The deal comes shortly after major Chinese player Dalian Wanda found a buyer for its US$1.2 billion One Beverly Hills project in Los Angeles, and a 60% stake in its Vista Tower project in Chicago, both in Canadian developer Triple Five Group, after selling out of its Gold Coast and Sydney projects for US$1.13 billion earlier this year.

The new owners of the Pacific Park Brooklyn sites are two New York family-owned firms, TF Cornerstone and Brodsky Organisation. TF Cornerstone acquired lots B12 and B13 at 615 and 595 Dean Street, and Brodsky Organisation took lot B15 at 664 Pacific Street.

In its entirety, the project would comprise 6,430 apartments, 2,250 affordable homes, and office, retail and community space across 22 acres. Initial revenue of the 22-acre mixed-use Pacific Park Brooklyn project is falling short of early expectations.

Greenland had bolstered its share of the project from 70% to 95% in January as it sought a more aggressive timetable for the development, following reported disagreements with joint venture partner Forest City.

The Pacific Park sales follows a Greenland-headed consortium divesting a San Francisco Bay area property mid-year for US$308 million, at which it harboured ambitions for a US$2 billion mixed-use project but had been unable to obtain entitlements.

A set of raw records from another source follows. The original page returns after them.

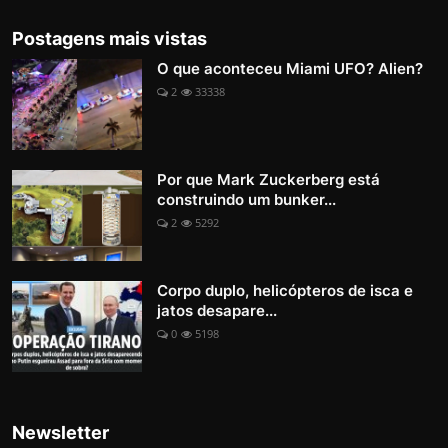
Postagens mais vistas
O que aconteceu Miami UFO? Alien?
2
33338
Por que Mark Zuckerberg está
construindo um bunker...
2
5292
Corpo duplo, helicópteros de isca e
jatos desapare...
0
5198
Newsletter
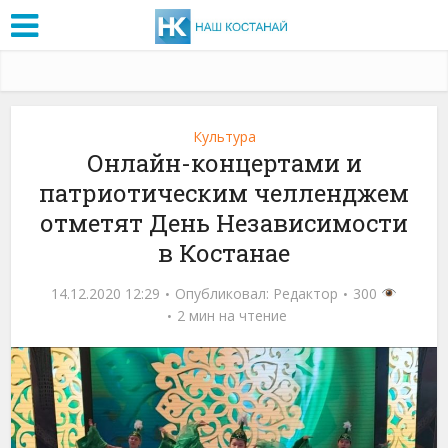
Культура
Онлайн-концертами и
патриотическим челленджем
отметят День Независимости
в Костанае
14.12.2020 12:29
Опубликовал:
Редактор
300
2 мин на чтение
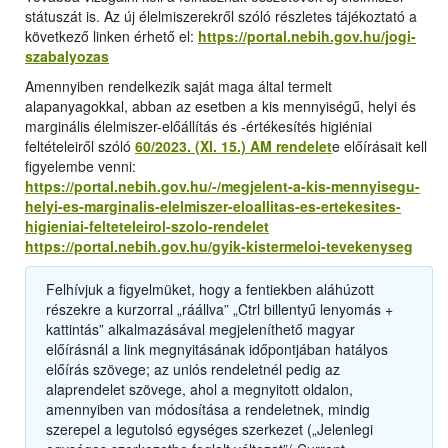
státuszát is. Az új élelmiszerekről szóló részletes tájékoztató a
következő linken érhető el:
https://portal.nebih.gov.hu/jogi-
szabalyozas
Amennyiben rendelkezik saját maga által termelt
alapanyagokkal, abban az esetben a kis mennyiségű, helyi és
marginális élelmiszer-előállítás és -értékesítés higiéniai
feltételeiről szóló
60/2023. (XI. 15.) AM rendelet
e előírásait kell
figyelembe venni:
https://portal.nebih.gov.hu/-/megjelent-a-kis-mennyisegu-
helyi-es-marginalis-elelmiszer-eloallitas-es-ertekesites-
higieniai-felteteleirol-szolo-rendelet
https://portal.nebih.gov.hu/gyik-kistermeloi-tevekenyseg
Felhívjuk a figyelmüket, hogy a fentiekben aláhúzott
részekre a kurzorral „ráállva” „Ctrl billentyű lenyomás +
kattintás” alkalmazásával megjeleníthető magyar
előírásnál a link megnyitásának időpontjában hatályos
előírás szövege; az uniós rendeletnél pedig az
alaprendelet szövege, ahol a megnyitott oldalon,
amennyiben van módosítása a rendeletnek, mindig
szerepel a legutolsó egységes szerkezet („Jelenlegi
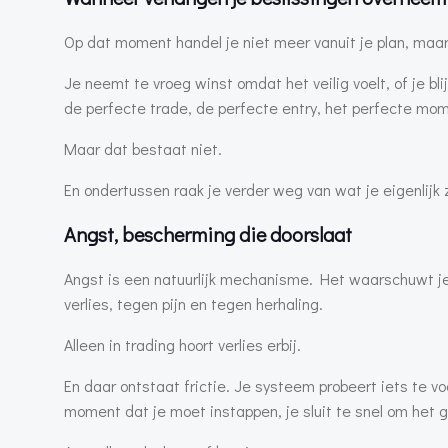
Op dat moment handel je niet meer vanuit je plan, maar
Je neemt te vroeg winst omdat het veilig voelt, of je bli
de perfecte trade, de perfecte entry, het perfecte mo
Maar dat bestaat niet.
En ondertussen raak je verder weg van wat je eigenlijk 
Angst, bescherming die doorslaat
Angst is een natuurlijk mechanisme. Het waarschuwt je 
verlies, tegen pijn en tegen herhaling.
Alleen in trading hoort verlies erbij.
En daar ontstaat frictie. Je systeem probeert iets te v
moment dat je moet instappen, je sluit te snel om het ge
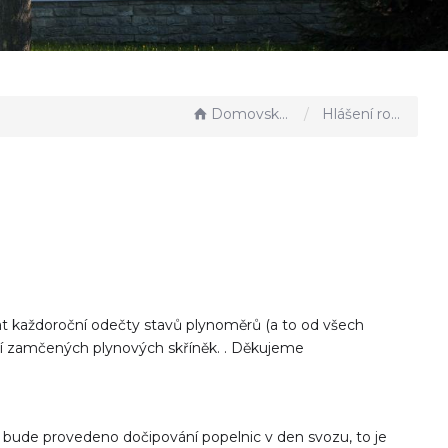
Domovská stránka
Hlášení rozhlasu
íhat každoroční odečty stavů plynoměrů (a to od všech
ní zamčených plynových skříněk. . Děkujeme
 bude provedeno dočipování popelnic v den svozu, to je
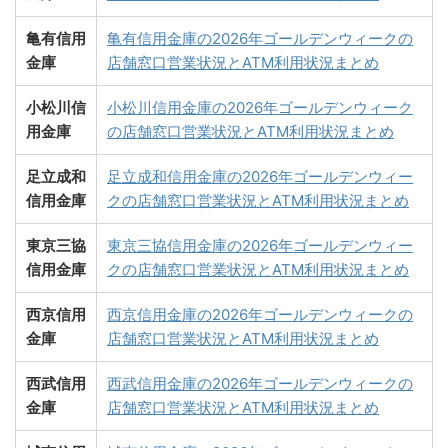
亀有信用
亀有信用金庫の2026年ゴールデンウィークの
金庫
店舗窓口営業状況とATM利用状況まとめ
小松川信
小松川信用金庫の2026年ゴールデンウィーク
用金庫
の店舗窓口営業状況とATM利用状況まとめ
足立成和
足立成和信用金庫の2026年ゴールデンウィー
信用金庫
クの店舗窓口営業状況とATM利用状況まとめ
東京三協
東京三協信用金庫の2026年ゴールデンウィー
信用金庫
クの店舗窓口営業状況とATM利用状況まとめ
西京信用
西京信用金庫の2026年ゴールデンウィークの
金庫
店舗窓口営業状況とATM利用状況まとめ
西武信用
西武信用金庫の2026年ゴールデンウィークの
金庫
店舗窓口営業状況とATM利用状況まとめ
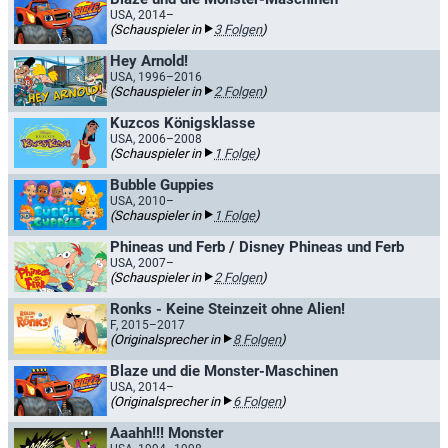
USA, 2014–
(Schauspieler in
3 Folgen
)
Hey Arnold!
USA, 1996–2016
(Schauspieler in
2 Folgen
)
Kuzcos Königsklasse
USA, 2006–2008
(Schauspieler in
1 Folge
)
Bubble Guppies
USA, 2010–
(Schauspieler in
1 Folge
)
Phineas und Ferb / Disney Phineas und Ferb
USA, 2007–
(Schauspieler in
2 Folgen
)
Ronks - Keine Steinzeit ohne Alien!
F, 2015–2017
(Originalsprecher in
8 Folgen
)
Blaze und die Monster-Maschinen
USA, 2014–
(Originalsprecher in
6 Folgen
)
Aaahh!!! Monster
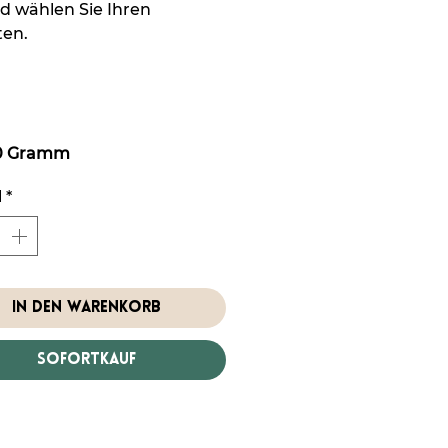
nd wählen Sie Ihren
ten.
00 Gramm
l
*
In den Warenkorb
Sofortkauf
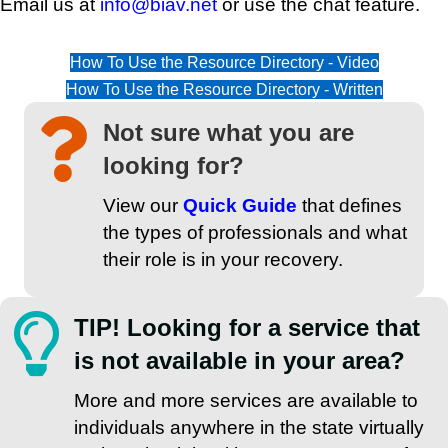
Email us at
info@biav.net
or use the chat feature.
How To Use the Resource Directory - Video
How To Use the Resource Directory - Written
Not sure what you are
looking for?
View our
Quick Guide
that defines
the types of professionals and what
their role is in your recovery.
TIP! Looking for a service that
is not available in your area?
More and more services are available to
individuals anywhere in the state virtually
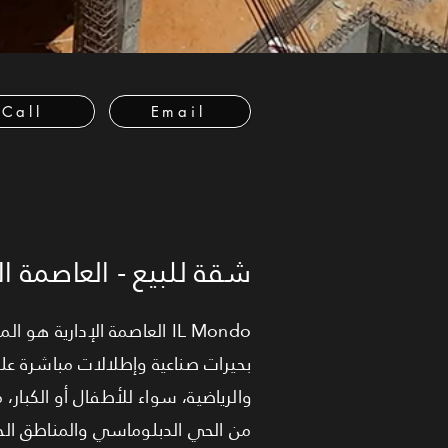
Call
Email
شقة للبيع - العاصمة الإ
IL Mondo العاصمة الإدارية
بحيرات صناعية وإطلالات مباشرة علي
من الحي الدبلوماسي والمناطق الح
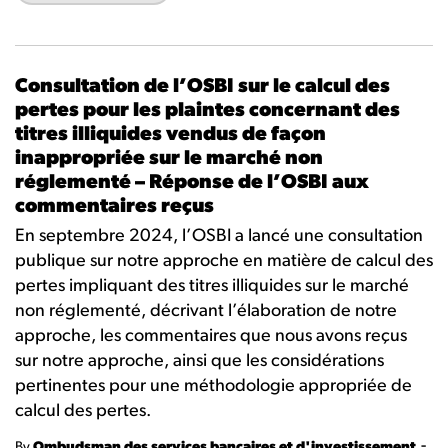
Consultation de l’OSBI sur le calcul des
pertes pour les plaintes concernant des
titres illiquides vendus de façon
inappropriée sur le marché non
réglementé – Réponse de l’OSBI aux
commentaires reçus
En septembre 2024, l’OSBI a lancé une consultation
publique sur notre approche en matière de calcul des
pertes impliquant des titres illiquides sur le marché
non réglementé, décrivant l’élaboration de notre
approche, les commentaires que nous avons reçus
sur notre approche, ainsi que les considérations
pertinentes pour une méthodologie appropriée de
calcul des pertes.
-
By
Ombudsman des services bancaires et d'investissement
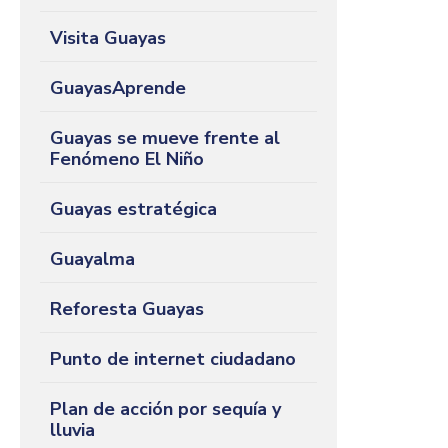
Visita Guayas
GuayasAprende
Guayas se mueve frente al
Fenómeno El Niño
Guayas estratégica
Guayalma
Reforesta Guayas
Punto de internet ciudadano
Plan de acción por sequía y
lluvia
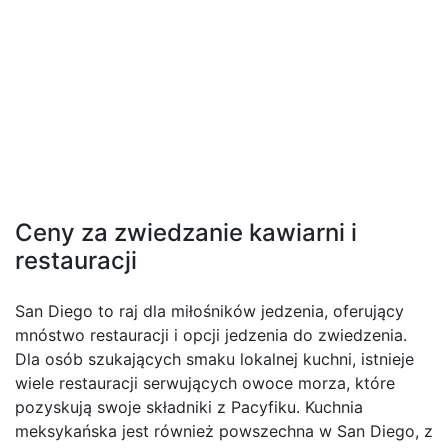
Ceny za zwiedzanie kawiarni i
restauracji
San Diego to raj dla miłośników jedzenia, oferujący
mnóstwo restauracji i opcji jedzenia do zwiedzenia.
Dla osób szukających smaku lokalnej kuchni, istnieje
wiele restauracji serwujących owoce morza, które
pozyskują swoje składniki z Pacyfiku. Kuchnia
meksykańska jest również powszechna w San Diego, z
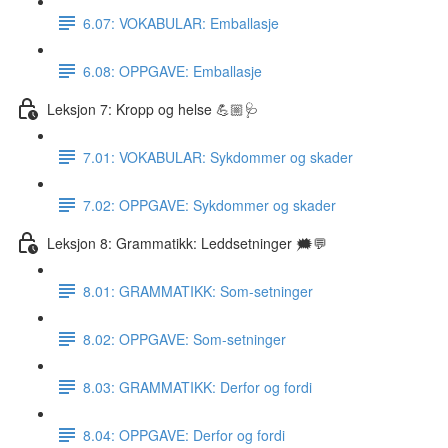
6.07: VOKABULAR: Emballasje
6.08: OPPGAVE: Emballasje
Leksjon 7: Kropp og helse 💪🏼🩺
7.01: VOKABULAR: Sykdommer og skader
7.02: OPPGAVE: Sykdommer og skader
Leksjon 8: Grammatikk: Leddsetninger 🗯💬
8.01: GRAMMATIKK: Som-setninger
8.02: OPPGAVE: Som-setninger
8.03: GRAMMATIKK: Derfor og fordi
8.04: OPPGAVE: Derfor og fordi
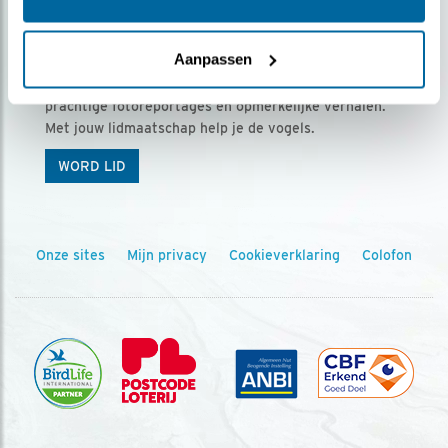
Ontvang 5 x Vogels voor € 36,00 per jaar
Aanpassen
Vogels is het tijdschrift voor onze leden, met
prachtige fotoreportages en opmerkelijke verhalen.
Met jouw lidmaatschap help je de vogels.
WORD LID
Onze sites
Mijn privacy
Cookieverklaring
Colofon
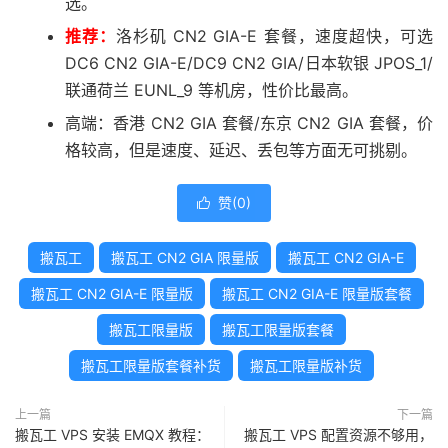
选。
推荐：
洛杉矶 CN2 GIA-E 套餐，速度超快，可选
DC6 CN2 GIA-E/DC9 CN2 GIA/日本软银 JPOS_1/
联通荷兰 EUNL_9 等机房，性价比最高。
高端：香港 CN2 GIA 套餐/东京 CN2 GIA 套餐，价
格较高，但是速度、延迟、丢包等方面无可挑剔。
赞(
0
)

搬瓦工
搬瓦工 CN2 GIA 限量版
搬瓦工 CN2 GIA-E
搬瓦工 CN2 GIA-E 限量版
搬瓦工 CN2 GIA-E 限量版套餐
搬瓦工限量版
搬瓦工限量版套餐
搬瓦工限量版套餐补货
搬瓦工限量版补货
上一篇
下一篇
搬瓦工 VPS 安装 EMQX 教程：
搬瓦工 VPS 配置资源不够用，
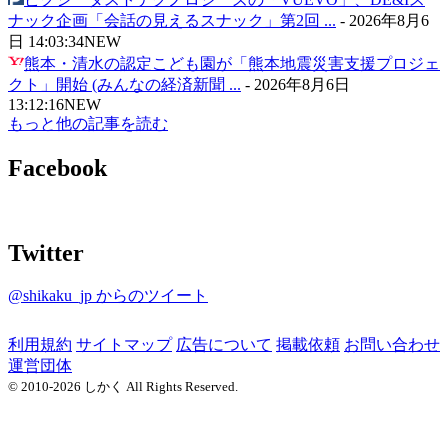
ナック企画「会話の見えるスナック」第2回 ...
-
2026年8月6
日 14:03:34
NEW
熊本・清水の認定こども園が「熊本地震災害支援プロジェ
クト」開始 (みんなの経済新聞 ...
-
2026年8月6日
13:12:16
NEW
もっと他の記事を読む
Facebook
Twitter
@shikaku_jp からのツイート
利用規約
サイトマップ
広告について
掲載依頼
お問い合わせ
運営団体
© 2010-2026 しかく All Rights Reserved.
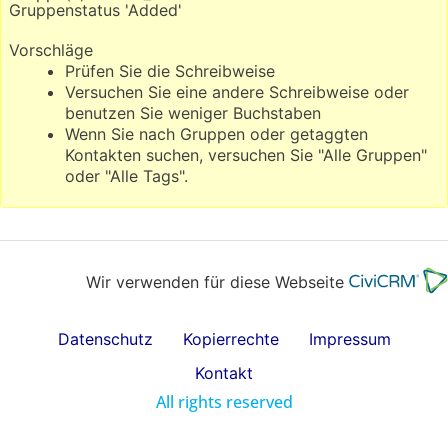
Gruppenstatus 'Added'
Vorschläge
Prüfen Sie die Schreibweise
Versuchen Sie eine andere Schreibweise oder
benutzen Sie weniger Buchstaben
Wenn Sie nach Gruppen oder getaggten
Kontakten suchen, versuchen Sie "Alle Gruppen"
oder "Alle Tags".
Wir verwenden für diese Webseite
Datenschutz
Kopierrechte
Impressum
Kontakt
All rights reserved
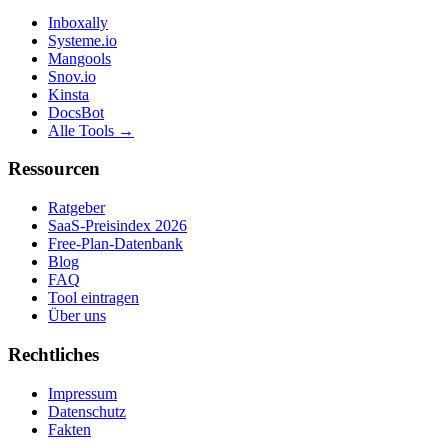
Inboxally
Systeme.io
Mangools
Snov.io
Kinsta
DocsBot
Alle Tools →
Ressourcen
Ratgeber
SaaS-Preisindex 2026
Free-Plan-Datenbank
Blog
FAQ
Tool eintragen
Über uns
Rechtliches
Impressum
Datenschutz
Fakten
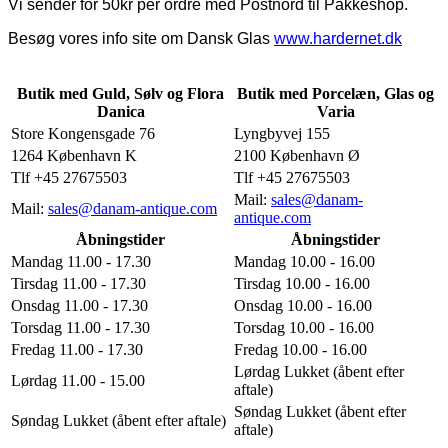
Vi sender for 50kr per ordre med Postnord til Pakkeshop.
Besøg vores info site om Dansk Glas
www.hardernet.dk
Butik med Guld, Sølv og Flora
Butik med Porcelæn, Glas og
Danica
Varia
Store Kongensgade 76
Lyngbyvej 155
1264 København K
2100 København Ø
Tlf +45 27675503
Tlf +45 27675503
Mail:
sales@danam-
Mail:
sales@danam-antique.com
antique.com
Åbningstider
Åbningstider
Mandag 11.00 - 17.30
Mandag 10.00 - 16.00
Tirsdag 11.00 - 17.30
Tirsdag 10.00 - 16.00
Onsdag 11.00 - 17.30
Onsdag 10.00 - 16.00
Torsdag 11.00 - 17.30
Torsdag 10.00 - 16.00
Fredag 11.00 - 17.30
Fredag 10.00 - 16.00
Lørdag Lukket (åbent efter
Lørdag 11.00 - 15.00
aftale)
Søndag Lukket (åbent efter
Søndag Lukket (åbent efter aftale)
aftale)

Greenland was also looking for a buyer of the residential and hotel components of its $1 billion Metropolis project in Los Angeles before it found a $310 million construction loan to complete the third phase.

It had spent almost US$19 billion on overseas property in a four-year buying spree that ground to halt last year with Beijing’s announcement of tightened foreign investment controls, which has prompted a number of major players to scale down their offshore investments.

CBRE this week said the restrictions on outbound investment are still the main deterrent, with the US-imposed tariffs as part of the trade war with the two major economies having had little impact on Chinese buyers purchasing assets abroad,

“Chinese Sovereign Wealth Funds are likely to remain the most active investors in overseas real estate. There may also be some isolated cases of large Chinese firms purchasing assets abroad for self-use,” CBRE said.

Dalian Wanda began scaling back its overseas interests with the US$1.13 billion sale of its Australian projects, the Jewel One tower on the Gold Coast and One Circular Quar in Sydney, to Yuhu Group earlier this year, as well the One Nine Elms luxury hotel and residential project on the River Thames in London.

They were believed to have been shopped around as part of a US$5 billion global package that included the Gold Coast and Sydney assets, along with One Beverly Hills and Vista Tower.